COLUMBUS, Ohio (WSPD) -- State lawmakers are trying to force businesses to include contraceptives in their health care plans despite a recent U.S. Supreme Court ruling in favor of Hobby Lobby.
Justices ruled that some corporations cannot be required to provide insurance coverage for contraception methods that would violate the religious beliefs of company owners. It's a decision that has angered Democrats who have vowed to find ways around it.
“We are introducing this legislation to protect the health care decisions of women and their health providers. Physicians are best able to decide appropriate health care and prescriptions needed by their patients. Employers should not be able to selectively decide which care or prescriptions can be given to whom,” said Sen. Charleta Tavares, a Columbus Democrat.
The Not My Boss’s Business Act will prohibit employers from excluding birth control from coverage and from discriminating against an employee based on reproductive health decisions.
“Women can’t afford these recent attacks on this very basic part of their preventive health care, not when the costs of some birth control methods are as much as a minimum wage worker’s monthly take-home pay. It is not fair to target medicine taken only by women for exclusion from basic health coverage,” said Rep. Kathleen Clyde, a Kent Democrat who will be introducing the bill in the House.
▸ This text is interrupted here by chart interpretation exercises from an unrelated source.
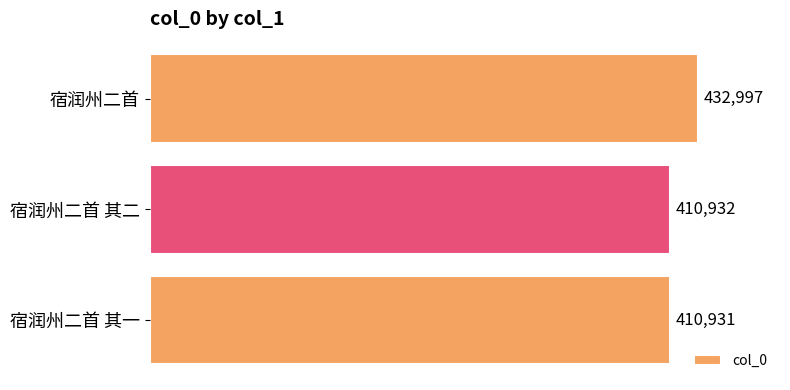

True or false: the data shows 410932 at 宿润州二首 其二.

True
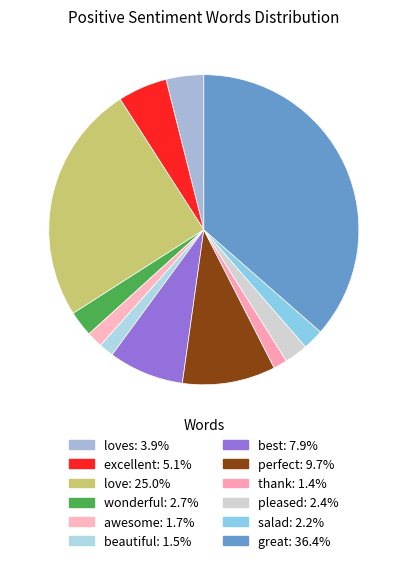

Is there any slice that represents more than half of the pie?

No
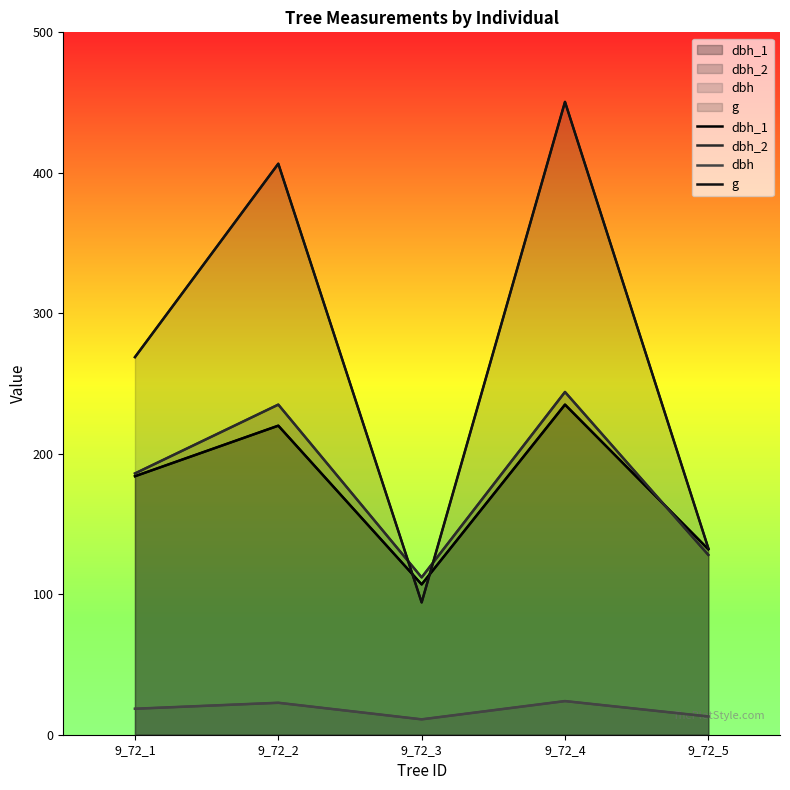

Which has a higher value, 9_72_2 or 9_72_5?

9_72_2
Rashida Manuel, a woman from Cincinnati, told reporters at a Statehouse news conference that she uses birth control as more than just a contraceptive.
“I’ve had two surgeries in the last few years because of my polycystic ovarian syndrome, and birth control pills are the preventative care that I need to ensure my body functions at its best,” said Manuel. “I’m more than willing to share my story, but I shouldn’t have to. My medical conditions are not my boss’s business-they’re mine and my doctor’s.”
The measure also has the support of some in the religious community.
“When we force women into deeper poverty or force them into a situation in which they must rely on an employer’s religious beliefs in order to make decisions about their own health care, we are not being kind,” said the Reverend Kate Shaner, Minister of Missions at the First Community Church in Columbus.
“The thought that my daughters and your daughters would have their reproductive decisions made by an employer instead of themselves in consultation with their families, their clergy and their God seems archaic and inhumane at best.”
The bill would have to make it through a Republican dominated Ohio General Assembly and be signed by Republican Gov. John Kasich to become law. If that happened, Ohio would join 28 other states with similar laws on the books.